La Cripta
La cripta di S.Nicola fu costruita per accogliere le ossa del Santo, portate a Bari da Myra in Lycia, sulla costa meridionale dell'attuale Turchia, ai vespri della domenica 9 maggio del 1087. Ci vollero due anni per completarla.

 Il 1 ottobre 1089 papa Urbano II veniva a Bari per deporre le ossa nel loculo monolitico. Ma dopo quasi nove secoli la cripta, spesso invasa da acqua, era divenuta inaccessibile. Così nel maggio 1953 fu chiusa e per prima cosa, col permesso di papa Pio XII, fu riaperto il loculo, prelevate le ossa ed attentamente esaminate.Fu possibile fare una attenta ricognizione anatomica per opera del prof.Luigi Martino dell'Università di Bari.

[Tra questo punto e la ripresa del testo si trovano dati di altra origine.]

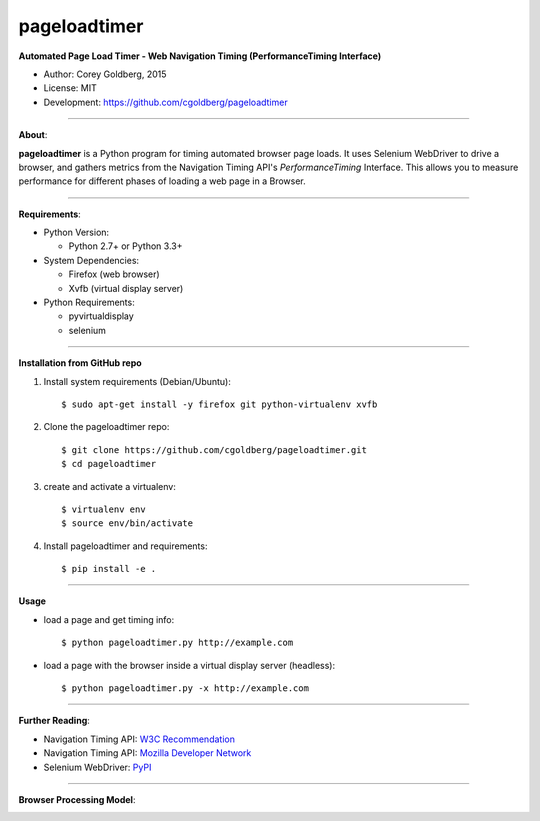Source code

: -------------
pageloadtimer
-------------

**Automated Page Load Timer - Web Navigation Timing (PerformanceTiming Interface)**

- Author: Corey Goldberg, 2015
- License: MIT
- Development: `https://github.com/cgoldberg/pageloadtimer <https://github.com/cgoldberg/pageloadtimer>`_

----

**About**:

**pageloadtimer** is a Python program for timing automated browser page loads.  It uses Selenium WebDriver to drive a browser, and gathers metrics from the Navigation Timing API's `PerformanceTiming` Interface.  This allows you to measure performance for different phases of loading a web page in a Browser.

----

**Requirements**:

- Python Version:

  - Python 2.7+ or Python 3.3+

- System Dependencies:

  - Firefox (web browser)
  - Xvfb (virtual display server)

- Python Requirements:

  - pyvirtualdisplay
  - selenium

----

**Installation from GitHub repo**

1. Install system requirements (Debian/Ubuntu)::

    $ sudo apt-get install -y firefox git python-virtualenv xvfb

2. Clone the pageloadtimer repo::

    $ git clone https://github.com/cgoldberg/pageloadtimer.git
    $ cd pageloadtimer

3. create and activate a virtualenv::

    $ virtualenv env
    $ source env/bin/activate

4. Install pageloadtimer and requirements::

    $ pip install -e .

----

**Usage**

- load a page and get timing info::

    $ python pageloadtimer.py http://example.com

- load a page with the browser inside a virtual display server (headless)::

    $ python pageloadtimer.py -x http://example.com

----

**Further Reading**:

- Navigation Timing API: `W3C Recommendation <http://www.w3.org/TR/navigation-timing/>`_
- Navigation Timing API: `Mozilla Developer Network <https://developer.mozilla.org/en-US/docs/Navigation_timing>`_
- Selenium WebDriver: `PyPI <https://pypi.python.org/pypi/selenium>`_

----

**Browser Processing Model**:

.. image:: timing-overview.png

 Le ossa furono trovate immerse in un liquido limpido, che occupava il fondo del loculo: la famosa 'manna' dei baresi o 'myron' dei greci.I lavori della cripta continuarono fino al 1957, quando fu riaperta il 7 maggio e le ossa furono riposte nel loro splendido 'reliquiario', appunto la cripta restaurata sotto la direzione del sovrintendente ai monumenti arch.Schettini. Ma un interrogativo rimase irrisolto: le ossa di S.Nicola erano tutte a Bari, visto che nella ricognizione ve ne erano mancanti? Dove potevano essere? Nel 1992, a Venezia, grazie al medesimo prof.Martino, fu effetuata una ricognizione nella chiesa di S.Nicolò al Lido: a suo giudizio là vi sono le parti mancanti.Infatti, le fonti storiche baresi e veneziane attestano due spedizioni succedutesi nell'arco di dieci anni. In sostanza i veneziani presero quello che, per la fretta, i baresi avevano lasciato dieci anni prima nel sepolcro di Myra.Ma il giallo non è finito: i veneziani presero anche le reliquie di un altro san Nicola vissuto due secoli dopo il nostro, zio di un san Nicola di Pinara, località nei pressi di Myra. C'era abbastanza materiale per confondere gli storici. Ma ora tutto sembra meno oscuro, sì che il culto al Santo di Myra e i pellegrinaggi alla sua tomba di Bari sembra ripreso in tutta la sua imponenza dall'Oriente e dall'Occidente.